### Records shown
===============

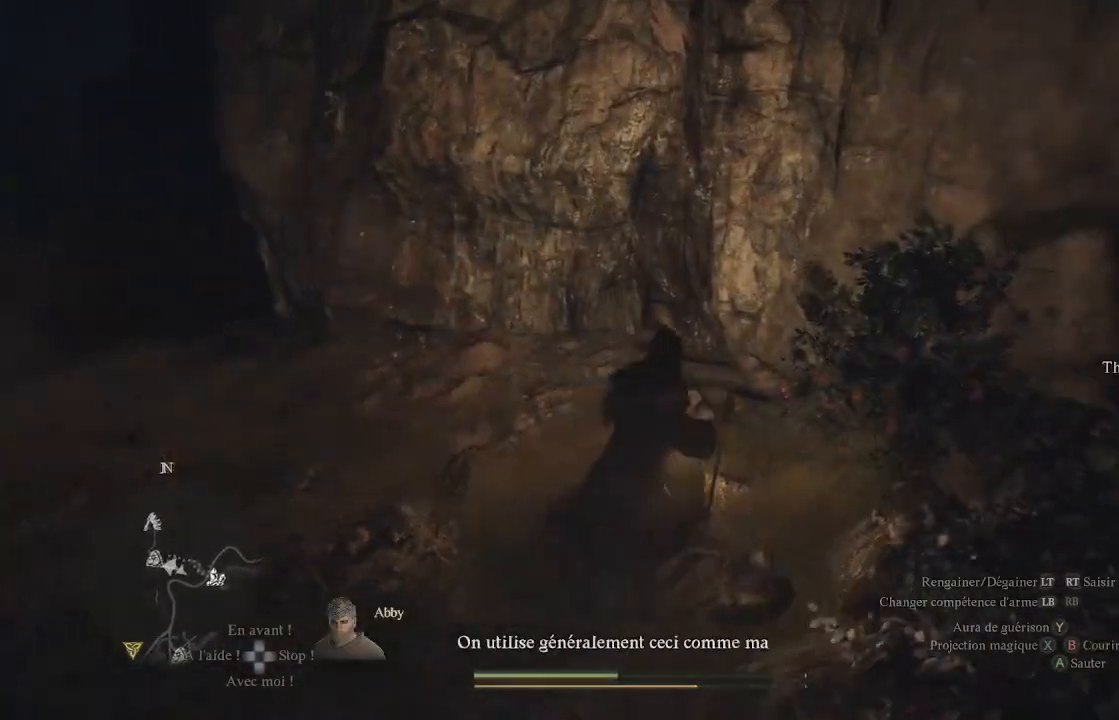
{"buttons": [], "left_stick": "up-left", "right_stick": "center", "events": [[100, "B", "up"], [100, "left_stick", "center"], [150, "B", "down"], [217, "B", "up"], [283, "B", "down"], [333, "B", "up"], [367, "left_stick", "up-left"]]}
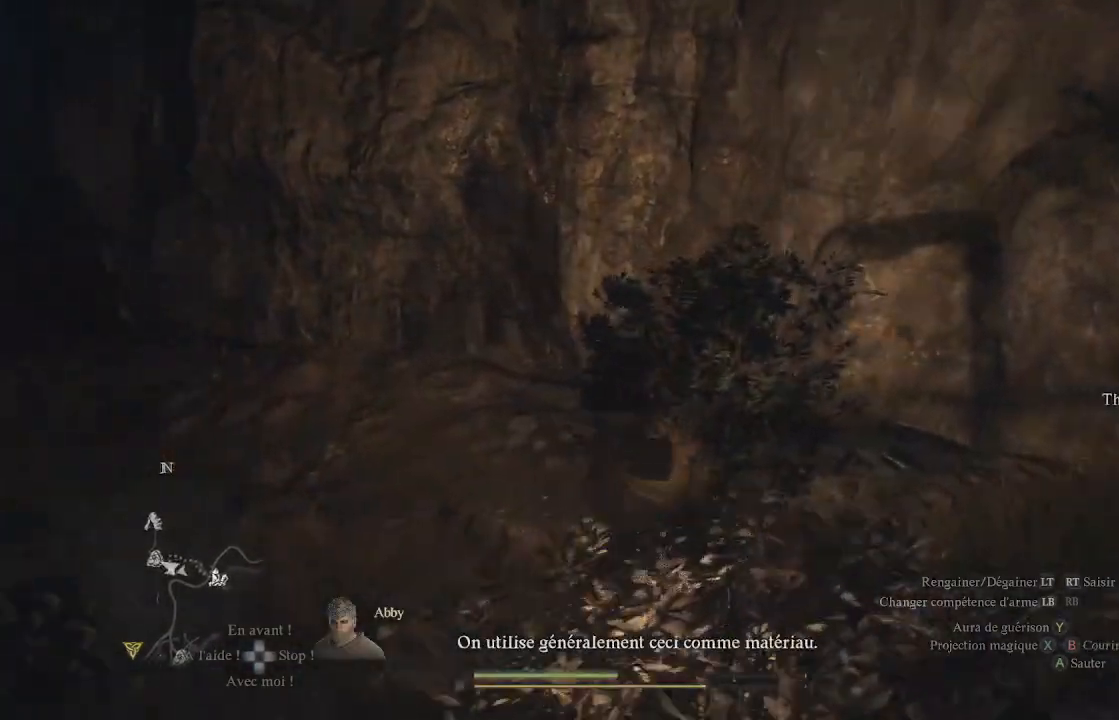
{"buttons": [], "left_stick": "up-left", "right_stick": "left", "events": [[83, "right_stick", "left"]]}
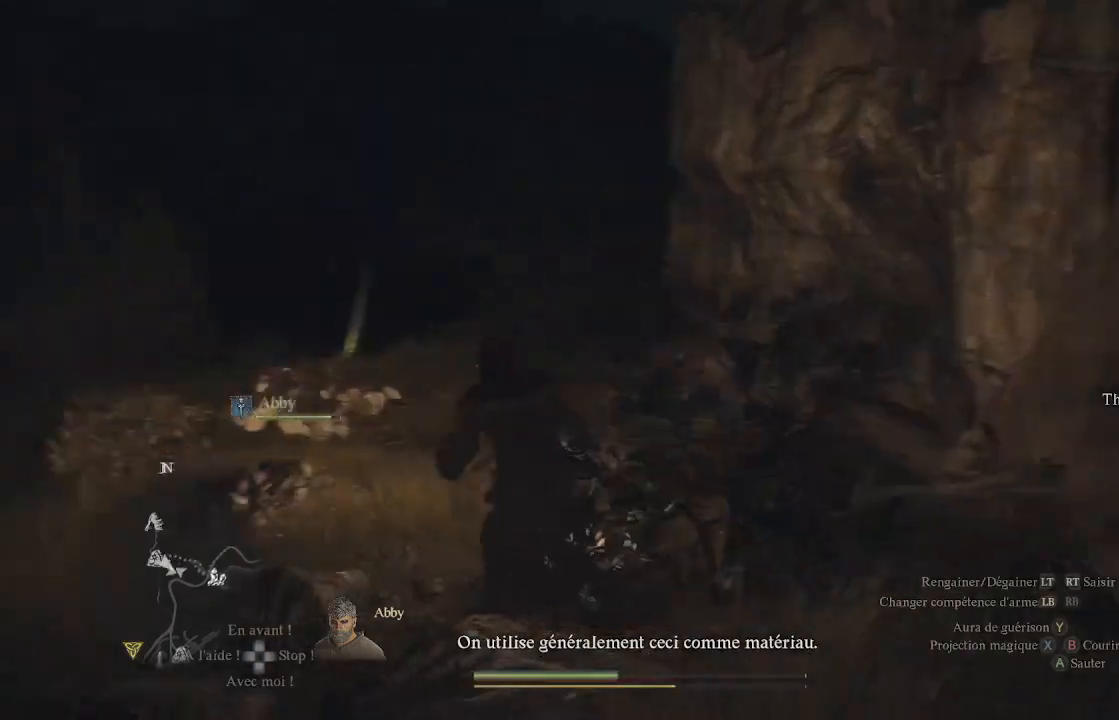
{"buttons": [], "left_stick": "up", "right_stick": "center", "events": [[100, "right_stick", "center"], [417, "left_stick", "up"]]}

===============

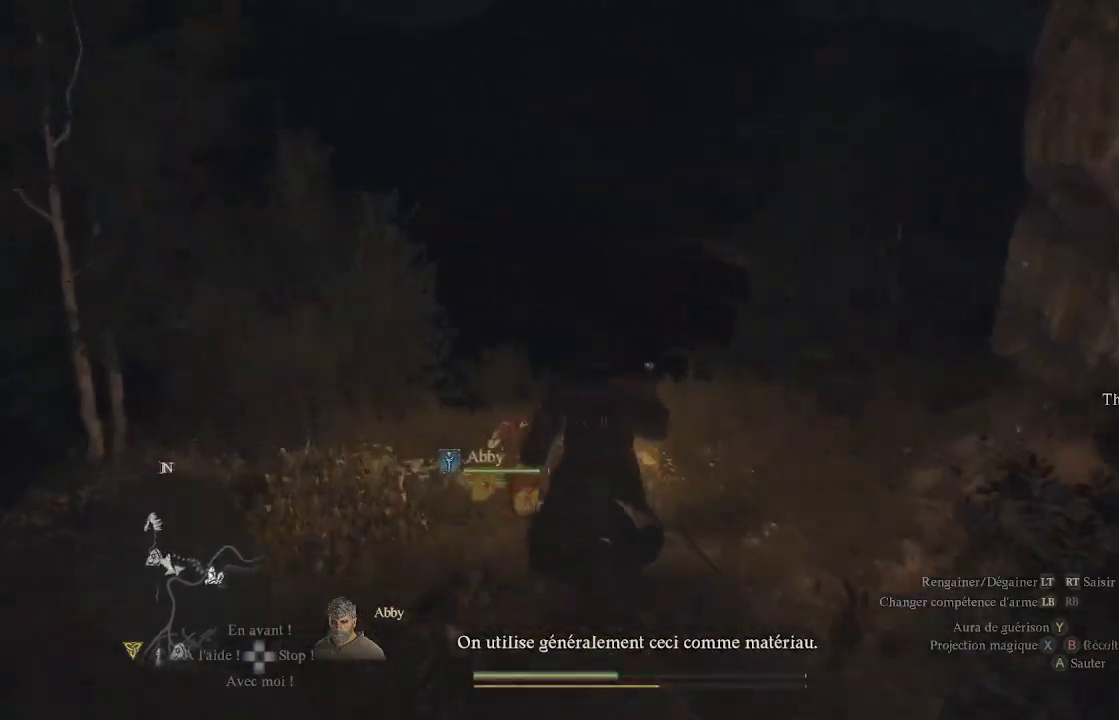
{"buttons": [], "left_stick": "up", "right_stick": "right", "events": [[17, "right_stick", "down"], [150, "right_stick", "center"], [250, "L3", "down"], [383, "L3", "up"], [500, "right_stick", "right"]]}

===============

### Problem
Find every line above that contains the word "down", and return each one.

### Answer for the task
{"buttons": [], "left_stick": "up-left", "right_stick": "center", "events": [[100, "B", "up"], [100, "left_stick", "center"], [150, "B", "down"], [217, "B", "up"], [283, "B", "down"], [333, "B", "up"], [367, "left_stick", "up-left"]]}
{"buttons": [], "left_stick": "up", "right_stick": "right", "events": [[17, "right_stick", "down"], [150, "right_stick", "center"], [250, "L3", "down"], [383, "L3", "up"], [500, "right_stick", "right"]]}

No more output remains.